By now, the road is far, far above them. There’s plenty of flat space along the edge of the river, but then the land rises quickly, sharply, so it’s nearly a sheer cliff above their heads.

When the wind isn’t blowing and rustling the tree limbs overhead, they can just hear the sound of the cars passing on the road up there. But they don’t hear the sound of the Morrones’ car, or of Ashton and Samantha calling for them.

Pete drives, and the kids lean out the windows and holler, and whenever he can find a place to pull over, he does, but they are few and far between.

He turns into Dan Foster’s driveway, and pulls in under the pines.
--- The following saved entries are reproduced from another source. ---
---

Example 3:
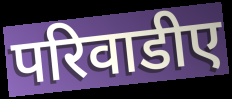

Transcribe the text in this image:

परिवाडीए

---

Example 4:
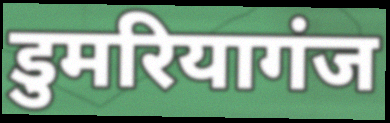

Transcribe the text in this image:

डुमरियागंज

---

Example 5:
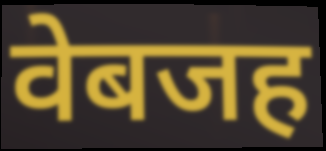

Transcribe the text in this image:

वेबजह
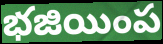
భజియింప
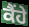
ਕੈਂਹੇ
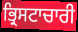
ਭ੍ਰਿਸਟਾਚਾਰੀ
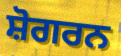
ਸ਼ੋਗਰਨ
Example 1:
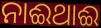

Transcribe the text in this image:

ନାଈଥାଈ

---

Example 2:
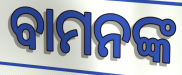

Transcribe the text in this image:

ବାମନଙ୍କ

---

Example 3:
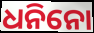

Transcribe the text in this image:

ଧନିନୋ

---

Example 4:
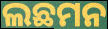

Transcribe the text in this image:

ଲଛମନ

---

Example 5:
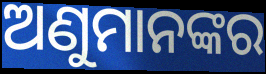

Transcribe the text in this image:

ଅଣୁମାନଙ୍କର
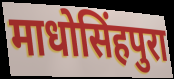
माधोसिंहपुरा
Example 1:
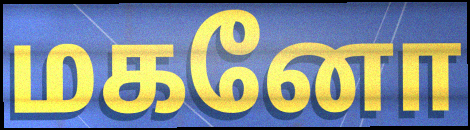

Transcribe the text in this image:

மகனோ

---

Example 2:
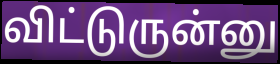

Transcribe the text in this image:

விட்டுருன்னு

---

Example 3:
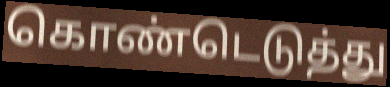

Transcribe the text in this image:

கொண்டெடுத்து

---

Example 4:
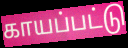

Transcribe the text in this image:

காயப்பட்டு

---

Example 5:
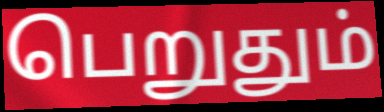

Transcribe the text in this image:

பெறுதும்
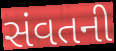
સંવતની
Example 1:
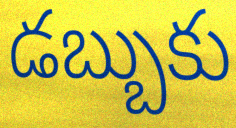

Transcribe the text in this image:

డబ్బుకు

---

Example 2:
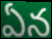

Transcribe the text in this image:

ఏన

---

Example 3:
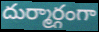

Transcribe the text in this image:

దుర్మార్గంగా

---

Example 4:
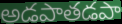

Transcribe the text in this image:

అడపాతడపా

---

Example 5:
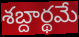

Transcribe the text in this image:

శబ్దార్థమే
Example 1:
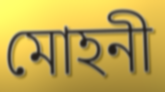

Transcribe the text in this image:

মোহনী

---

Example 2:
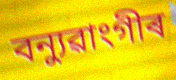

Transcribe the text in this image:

বন্যুৱাংগীৰ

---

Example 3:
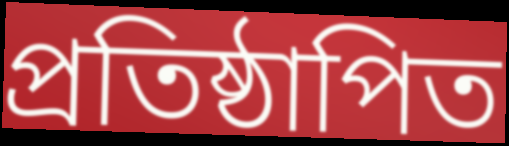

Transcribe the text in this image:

প্ৰতিষ্ঠাপিত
Dan’s wife, Anna, is crossing the yard, carrying something, and walks up to the car as it pulls in.

“Hey, Pete, no work today?” she asks.

“Later,” he says. “We’re looking for a couple dogs.”

“I didn’t know you had dogs,” she says. She and Dan have lived here for as long as he can remember.
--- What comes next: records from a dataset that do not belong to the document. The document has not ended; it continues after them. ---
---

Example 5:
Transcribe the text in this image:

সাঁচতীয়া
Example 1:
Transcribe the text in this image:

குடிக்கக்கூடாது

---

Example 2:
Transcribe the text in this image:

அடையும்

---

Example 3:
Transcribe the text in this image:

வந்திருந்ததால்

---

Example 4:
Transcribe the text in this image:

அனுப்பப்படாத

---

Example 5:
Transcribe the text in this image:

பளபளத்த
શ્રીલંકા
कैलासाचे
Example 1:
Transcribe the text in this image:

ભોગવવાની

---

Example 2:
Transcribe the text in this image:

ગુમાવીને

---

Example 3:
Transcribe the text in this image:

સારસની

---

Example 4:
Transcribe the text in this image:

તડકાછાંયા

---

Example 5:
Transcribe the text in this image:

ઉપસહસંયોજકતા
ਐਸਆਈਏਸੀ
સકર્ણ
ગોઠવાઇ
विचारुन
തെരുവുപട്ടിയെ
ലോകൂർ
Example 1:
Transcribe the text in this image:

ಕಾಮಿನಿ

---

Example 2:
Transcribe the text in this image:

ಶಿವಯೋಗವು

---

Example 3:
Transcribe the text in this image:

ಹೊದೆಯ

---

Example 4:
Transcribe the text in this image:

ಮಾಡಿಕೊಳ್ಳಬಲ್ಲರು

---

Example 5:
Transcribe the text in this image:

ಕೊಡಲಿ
“They’re not really ours. Not yet at any rate.”

“Is one big and one real little?” Anna asks.

“Yes!” Samantha nearly shouts. “Foxy, the red one, she’s big, and Peanut, the little one, she’s teeny and old and blind.”

“Well,” Anna says, “I saw them go by a while ago. They’d been walking on the road, and then they cut down through the woods there, and that’s about all I saw. They were headed toward the river. I didn’t pay them much mind, really.”

“Can we go see?” Samantha asks.

Anna looks at Pete, a question in her eyes. Pete nods a tiny nod.

“Sure,” Anna says. “Just be careful.”

The kids run off toward the river. The pass the Fosters’ house and run down the path through the woods. But at the river, there’s nothing. Just water and branches and a couple of ducks floating downstream. They walk upstream as far as they can, but they don’t see anything. They call and call, and they walk downstream, but still nothing.

Finally, they walk back to the car. Anna has gone back inside the house, and their dad is waiting. He drives them south on Route 97 for a while longer, but the bank is high over the river, and there’s no way to search. They call, but the wind flings their word away. They are dejected. Pete turns the car around and they head home.

Zoe and Kaja rest for a while, and then get up. Zoe is sore, but not enough to keep her from walking. When they’re thirsty, they drink from the river. They’re getting very hungry, when they find a place where a rafting group has stopped. The trash cans are filled with half-eaten sandwiches, and hot dog buns and apples, and the dogs scavenge and eat until their bellies are full.

By afternoon, Zoe has gone as far as she can. She needs to rest. Her legs are sore, her feet feel bruised, her ribs and her head hurt, and she’s just tired. This is hard work, and especially hard for a little blind dog who tumbled into the river. But Kaja has seen and smelled signs of bears and coyotes here, and so she pushes them to go farther, find some safe hiding place.

Downstream, at the very edge of the river, she sees a tiny cave. Some creature – a fox, she thinks, or a raccoon – has lived here. But today, it’s empty. Inside, there’s just room for the two of them, and they curl up beside the river and go to sleep.